Other European countries have experienced variable decreases in rates of trabeculectomy over recent years. In the Netherlands, the annual number of glaucoma operations in patients with open-angle glaucoma or ocular hypertension has decreased from 2400 (1995) to 1350 (2003).7 In France, the number of people on topical antihypertensive therapy has increased from 410 000 (1997) to 734 000 (2000), in association with a small decrease of 5% in the total number of surgical interventions for glaucoma.8

In Ontario, the rate of trabeculectomy decreased from 46 (1996) to 38 (2004) per 1000 population at risk of primary open-angle glaucoma; the decrease in surgical rates over this time period correlated strongly (P<0.001) with an increase in the use of prostaglandin analogues, which were introduced in 1996.10 In the United States, the number of patients with open-angle glaucoma undergoing trabeculectomy under Medicare provision decreased by 72% (in-patient) and 42% (outpatient) from 1994 to 1999, despite a stable prevalence of Medicare patients diagnosed with glaucoma.17 In Australia, the rate of trabeculectomy has decreased by 58% from 1994 to 2003, whereas the total number of prescriptions for glaucoma increased from 1.9 million to 3.3 million.9 Interestingly, the rate of secondary procedures (repeat trabeculectomy, implantation of drainage device, or cycloablation) remained stable, with some variation between states.9

The role of trabeculectomy has changed dramatically over the past decade since the introduction of the prostaglandin analogues. Before 1996, the main indications for trabeculectomy in the United Kingdom were failure of medication to control intraocular pressure (57% of patients) and progressive visual field loss (27% of patients), and over half of the patients had advanced visual field damage by the time of listing for surgery.18 Since the introduction of new topical agents, fewer patients may now fall into the first category. Appropriate indications for trabeculectomy may now include progressive visual field loss as a consequence of suboptimal intraocular pressure control on medical therapy, as well as intolerance of multiple medications or poor compliance. Although it is possible that the rate will increase again in time, particularly in the context of lower target intraocular pressures, this is not yet evident.

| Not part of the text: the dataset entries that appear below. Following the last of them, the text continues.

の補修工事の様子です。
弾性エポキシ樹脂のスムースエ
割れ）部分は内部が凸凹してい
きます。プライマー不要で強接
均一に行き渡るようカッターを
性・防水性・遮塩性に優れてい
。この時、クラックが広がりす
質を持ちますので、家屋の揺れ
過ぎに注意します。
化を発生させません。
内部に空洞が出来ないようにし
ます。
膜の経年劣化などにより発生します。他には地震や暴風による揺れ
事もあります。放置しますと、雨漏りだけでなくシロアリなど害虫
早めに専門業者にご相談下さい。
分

Rates of trabeculectomy differed widely among LAs in England, but this variation showed little or no association with the degree of socioeconomic deprivation in each LA. This suggests that there is no reduction in access to glaucoma surgery in areas with high levels of social deprivation. However, confounding factors must be considered: for example, areas with higher social deprivation might have higher prevalence of glaucoma, for example, through a higher concentration of people at risk of glaucoma because of ethnic origin. In addition, referral patterns and subspecialisation in glaucoma surgery may have an effect on regional variation. Trabeculectomy is increasingly performed in specialist centres with higher surgical turnover; these are typically found in cities where levels of deprivation are coincidentally higher.

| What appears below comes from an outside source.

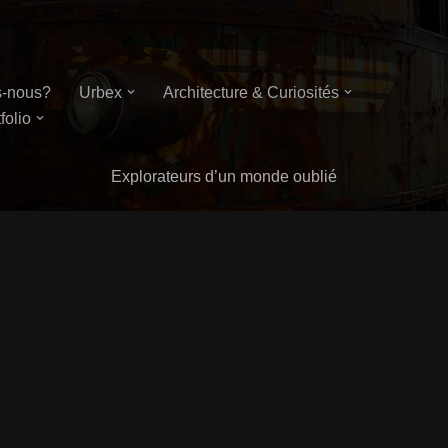
-nous?
Urbex
Architecture & Curiosités
folio
Explorateurs d’un monde oublié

The number of annual admissions for trabeculectomy has decreased from 18 676 episodes in 1995 to 5289 in 2004. This most recent figure represents the lowest number of trabeculectomy operations performed per year in England for at least 16 years. This significant decline has important implications for service provision in ophthalmology, in particular the number of ophthalmologists and glaucoma surgeons required in the future. Together with increased specialisation in glaucoma surgery, it also means that fewer cases are now suitable for trainees to operate on. The data presented on trends over time and regional variation in glaucoma surgery should be helpful in matching capacity to demand for surgery across the country, as well as in planning resource allocation for medical and surgical therapy.